ItaliaOggi, 10 settembre 2022
No al ristorante Testa di moro
Non andate al ristorante «Testa di moro», i sostenitori del politically correct hanno lanciato una campagna contro il locale Zum Mohrenkopf a Kiel, sul Baltico. Peccato che il proprietario e gestore del locale, sia il nigeriano Andrew Onuegbu, orgoglioso del suo colore. «Chi mi contesta» sogghigna «evidentemente non è mai stato mio cliente, altrimenti mi avrebbe conosciuto. Eppure mettono in internet critiche negative sulla mia cucina. Credono di attaccare un razzista e invece tentano di rovinarmi. Ma non ci riescono».
Dal Nord al Sud, in Baviera è sotto attacco anche il Cafè Mohrenkopf, che non intende cambiare nome. Forse non varrebbe la pena di parlare ancora della mania del politicamente corretto, se non fosse per la reazione dei presunti colpevoli: basterebbe dire no.
Tempo fa, è stata chiesta la rimozione dalla Gemälde Galerie a Berlino del capolavoro di Caravaggio, Amore terrestre, perché osceno, un giovinetto nudo e trionfante. Un invito alla pedofilia? Andava nascosto in magazzino. Il direttore del museo rispose: «Non ci penso affatto». E il quadro è rimasto al suo posto.

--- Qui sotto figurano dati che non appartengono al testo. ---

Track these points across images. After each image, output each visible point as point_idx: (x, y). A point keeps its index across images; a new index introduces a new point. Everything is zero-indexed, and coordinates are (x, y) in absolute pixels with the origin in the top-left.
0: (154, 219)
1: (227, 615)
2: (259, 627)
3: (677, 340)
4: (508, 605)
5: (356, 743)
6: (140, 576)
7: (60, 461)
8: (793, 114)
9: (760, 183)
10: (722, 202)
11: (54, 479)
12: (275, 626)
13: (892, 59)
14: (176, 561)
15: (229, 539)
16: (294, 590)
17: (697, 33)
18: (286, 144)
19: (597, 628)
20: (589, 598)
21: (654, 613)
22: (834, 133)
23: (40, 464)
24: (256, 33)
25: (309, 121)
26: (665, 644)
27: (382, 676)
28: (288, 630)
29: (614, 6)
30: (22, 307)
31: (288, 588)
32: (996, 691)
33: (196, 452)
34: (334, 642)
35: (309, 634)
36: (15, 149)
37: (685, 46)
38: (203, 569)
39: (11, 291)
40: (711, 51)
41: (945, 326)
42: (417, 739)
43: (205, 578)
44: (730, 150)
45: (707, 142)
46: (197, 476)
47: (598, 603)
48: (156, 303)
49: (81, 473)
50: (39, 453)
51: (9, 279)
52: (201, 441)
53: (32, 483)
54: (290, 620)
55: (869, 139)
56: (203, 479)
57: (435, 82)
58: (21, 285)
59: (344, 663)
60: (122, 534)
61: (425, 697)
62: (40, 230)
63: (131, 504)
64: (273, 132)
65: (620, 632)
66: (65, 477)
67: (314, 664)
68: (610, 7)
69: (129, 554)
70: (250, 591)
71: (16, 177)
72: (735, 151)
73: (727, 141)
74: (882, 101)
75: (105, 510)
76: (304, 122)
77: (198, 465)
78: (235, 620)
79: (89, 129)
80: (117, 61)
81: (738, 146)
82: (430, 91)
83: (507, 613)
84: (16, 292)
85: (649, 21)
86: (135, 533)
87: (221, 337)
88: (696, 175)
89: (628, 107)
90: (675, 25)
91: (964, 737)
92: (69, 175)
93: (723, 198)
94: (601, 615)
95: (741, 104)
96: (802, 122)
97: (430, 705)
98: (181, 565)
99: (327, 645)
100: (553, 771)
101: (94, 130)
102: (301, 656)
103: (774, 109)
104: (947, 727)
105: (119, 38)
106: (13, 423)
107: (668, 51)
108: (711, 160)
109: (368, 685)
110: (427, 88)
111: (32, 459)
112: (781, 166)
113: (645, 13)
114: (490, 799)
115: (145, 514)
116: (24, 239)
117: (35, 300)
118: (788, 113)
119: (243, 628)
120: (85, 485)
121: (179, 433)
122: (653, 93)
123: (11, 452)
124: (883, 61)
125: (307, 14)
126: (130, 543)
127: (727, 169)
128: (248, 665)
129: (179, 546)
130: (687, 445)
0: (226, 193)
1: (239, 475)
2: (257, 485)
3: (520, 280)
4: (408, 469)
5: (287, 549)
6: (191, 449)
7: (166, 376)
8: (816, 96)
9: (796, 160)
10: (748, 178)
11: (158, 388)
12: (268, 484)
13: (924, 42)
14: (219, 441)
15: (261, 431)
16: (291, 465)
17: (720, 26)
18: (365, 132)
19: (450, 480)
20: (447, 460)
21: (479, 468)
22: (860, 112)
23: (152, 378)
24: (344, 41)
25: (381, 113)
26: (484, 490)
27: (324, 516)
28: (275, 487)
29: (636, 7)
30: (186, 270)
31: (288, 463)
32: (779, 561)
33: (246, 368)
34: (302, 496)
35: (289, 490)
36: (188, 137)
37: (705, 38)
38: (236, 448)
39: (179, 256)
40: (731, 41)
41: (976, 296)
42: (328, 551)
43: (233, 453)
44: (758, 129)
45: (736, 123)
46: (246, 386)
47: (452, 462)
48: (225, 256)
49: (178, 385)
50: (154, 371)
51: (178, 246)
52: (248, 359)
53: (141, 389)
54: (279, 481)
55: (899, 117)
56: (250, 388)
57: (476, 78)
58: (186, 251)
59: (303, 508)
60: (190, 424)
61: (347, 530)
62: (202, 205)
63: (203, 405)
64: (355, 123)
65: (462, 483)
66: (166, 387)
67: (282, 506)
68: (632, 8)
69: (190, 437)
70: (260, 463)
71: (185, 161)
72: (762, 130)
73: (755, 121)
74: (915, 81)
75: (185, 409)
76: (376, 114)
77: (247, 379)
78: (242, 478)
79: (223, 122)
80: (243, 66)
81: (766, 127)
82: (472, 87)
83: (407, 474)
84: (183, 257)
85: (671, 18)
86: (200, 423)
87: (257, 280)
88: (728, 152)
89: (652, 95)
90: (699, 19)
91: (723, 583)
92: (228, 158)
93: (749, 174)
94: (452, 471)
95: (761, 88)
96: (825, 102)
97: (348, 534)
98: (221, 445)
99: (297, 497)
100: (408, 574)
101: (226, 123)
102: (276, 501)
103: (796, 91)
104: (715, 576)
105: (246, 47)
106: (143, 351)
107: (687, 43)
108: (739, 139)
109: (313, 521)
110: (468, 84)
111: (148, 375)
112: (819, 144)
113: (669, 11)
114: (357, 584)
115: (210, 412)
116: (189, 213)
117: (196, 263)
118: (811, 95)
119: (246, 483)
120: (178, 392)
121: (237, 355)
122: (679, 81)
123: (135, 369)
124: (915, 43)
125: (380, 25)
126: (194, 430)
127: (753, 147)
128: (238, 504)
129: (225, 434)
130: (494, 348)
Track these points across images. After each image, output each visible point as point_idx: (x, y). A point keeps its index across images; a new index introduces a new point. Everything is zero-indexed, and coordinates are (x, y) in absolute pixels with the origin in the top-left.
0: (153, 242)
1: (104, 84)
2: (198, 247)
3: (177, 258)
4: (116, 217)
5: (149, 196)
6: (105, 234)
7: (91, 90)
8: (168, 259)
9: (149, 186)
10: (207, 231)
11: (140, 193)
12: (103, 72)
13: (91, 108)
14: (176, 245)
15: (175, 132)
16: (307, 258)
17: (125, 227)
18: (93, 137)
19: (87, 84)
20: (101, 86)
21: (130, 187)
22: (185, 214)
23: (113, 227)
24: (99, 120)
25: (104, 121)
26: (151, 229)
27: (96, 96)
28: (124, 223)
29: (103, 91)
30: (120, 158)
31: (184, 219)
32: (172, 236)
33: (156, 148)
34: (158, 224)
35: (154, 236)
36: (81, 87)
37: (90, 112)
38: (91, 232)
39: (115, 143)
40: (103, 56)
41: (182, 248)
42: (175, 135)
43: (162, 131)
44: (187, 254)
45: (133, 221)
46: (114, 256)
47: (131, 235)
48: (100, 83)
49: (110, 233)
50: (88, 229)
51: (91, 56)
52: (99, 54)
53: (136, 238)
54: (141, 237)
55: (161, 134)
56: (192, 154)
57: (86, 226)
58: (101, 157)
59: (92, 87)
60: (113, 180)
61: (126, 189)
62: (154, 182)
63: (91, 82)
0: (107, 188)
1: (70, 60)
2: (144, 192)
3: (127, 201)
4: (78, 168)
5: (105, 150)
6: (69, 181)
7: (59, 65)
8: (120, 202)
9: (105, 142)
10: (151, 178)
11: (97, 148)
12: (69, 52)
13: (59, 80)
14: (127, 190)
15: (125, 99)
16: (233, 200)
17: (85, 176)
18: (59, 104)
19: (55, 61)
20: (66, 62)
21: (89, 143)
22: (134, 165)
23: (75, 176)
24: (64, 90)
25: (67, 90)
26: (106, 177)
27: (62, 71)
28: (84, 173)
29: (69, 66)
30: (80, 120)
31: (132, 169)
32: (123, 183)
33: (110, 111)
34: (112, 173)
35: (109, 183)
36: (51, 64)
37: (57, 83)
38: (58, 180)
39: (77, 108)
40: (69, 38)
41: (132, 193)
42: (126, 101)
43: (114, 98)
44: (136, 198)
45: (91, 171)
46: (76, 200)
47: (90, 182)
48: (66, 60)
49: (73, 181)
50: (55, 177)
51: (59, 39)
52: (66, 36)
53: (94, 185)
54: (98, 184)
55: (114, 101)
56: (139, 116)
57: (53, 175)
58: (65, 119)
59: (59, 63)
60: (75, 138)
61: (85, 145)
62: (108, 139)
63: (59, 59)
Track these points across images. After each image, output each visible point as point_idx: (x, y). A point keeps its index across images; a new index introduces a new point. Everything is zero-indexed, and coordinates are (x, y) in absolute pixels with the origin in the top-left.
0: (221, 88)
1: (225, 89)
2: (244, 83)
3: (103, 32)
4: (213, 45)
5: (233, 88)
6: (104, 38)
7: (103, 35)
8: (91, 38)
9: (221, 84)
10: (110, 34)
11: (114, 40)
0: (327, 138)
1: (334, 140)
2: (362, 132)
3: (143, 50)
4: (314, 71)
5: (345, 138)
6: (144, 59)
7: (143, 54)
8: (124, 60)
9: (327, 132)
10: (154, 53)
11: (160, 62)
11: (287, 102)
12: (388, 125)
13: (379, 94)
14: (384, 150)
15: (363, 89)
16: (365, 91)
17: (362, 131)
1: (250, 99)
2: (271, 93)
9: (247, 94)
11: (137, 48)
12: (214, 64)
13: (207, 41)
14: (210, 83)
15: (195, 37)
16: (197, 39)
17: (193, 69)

Il Mohrenkopf è un piccolo caffè a Ingolstadt, la città della Audi sul Danubio, e riceve proteste via internet: Il nome è razzistico, discriminante, intollerabile, deve essere ribattezzato. Il guaio è che sul sito dove vengono riportati i giudizi dei clienti, danno voti negativi che danneggiano il locale.
«Ognuno può scrivere quel che pensa», si arrabbia il proprietario, «ma i giudizi andrebbero motivati. Nessuno è perfetto, se la critica è fondata noi siamo pronti a migliorare, ma chi scrive non è mai venuto nemmeno a Ingolstadt, ci attaccano solo per il nome».
Perché non pensa di cambiarlo? «Sarebbe cedere a questi intolleranti», ha risposto, «i miei ragazzi, camerieri, baristi, sono bravi, e lavorano sodo per il locale». In rete, è sostenuto anche dai clienti, che lodano il suo caffè e le torte. «Der Name bleibt!», il nome rimane. A Ingolstadt il locale esiste da decenni.
Andrew Onuegbu è stato invitato alla trasmissione Hart aber fair, duro ma leale, una delle più seguite dell’Ard, il primo canale pubblico.
«Non ho bisogno di qualche bianco che mi spieghi quando la mia sensibilità viene ferita». E ha continuato dando una lezione di storia agli intolleranti di oggi: «Mohrenkopf è un nome diffuso in Germania fin dal Medioevo, ed era inteso in senso positivo, una garanzia di buona cucina. Io voglio rimanere fedele a questa tradizione».
In Tv ha raccontato due aneddoti, con clienti che lo avevano scambiato per un cameriere: «Perché lavora per un nazista?» lo ha rimproverato un uomo. E una signora gli ha detto: «Non voglio parlare con lei. Mi chiami il suo capo fascista». Quando ha risposto che il proprietario era lui, non hanno desistito: «Deve cambiare nome al locale, non è accettabile». Non capivano, ha commentato Andrew, che erano loro i razzisti: non volevano credere che io fossi il proprietario, e mi ritenevano così stupido da non capire che ero una vittima del razzismo. Ed ha concluso: «Sono orgoglioso di essere un moro».
A Berlino, resiste la stazione del metro Onkel Tom Hütte , la capanna dello zio Tom. Un nome schiavista? Non si riferisce al romanzo uscito negli Stati Uniti nel 1852, ma a una vecchia locanda nel vicino bosco, che esiste tuttora.
Invece, il tribunale amministrativo della capitale ha appena respinto la denuncia di un cittadino, che protesta contro il cambiamento di nome alla Mohrenstrasse, in pieno centro. Possono opporsi solo gli abitanti della strada, e lui vive in un altro quartiere.
Ma non è finita, sono al vaglio altre denunce. Sulla Mohrenstrasse si trovava l’ufficio stampa della Germania Est, è un indirizzo storico, e la strada esiste dal 1708. Era un omaggio ai tanti «mori» che lavoravano nella capitale prussiana, erano anche musicisti della banda militare, e molti di loro risiedevano in questa strada. Un omaggio, non un insulto, ha affermato lo storico Götz Ali, che discende da un funzionario turco che lavorava alla Corte del Re di Prussia: «Volete cancellare la storia, ma non la conoscete».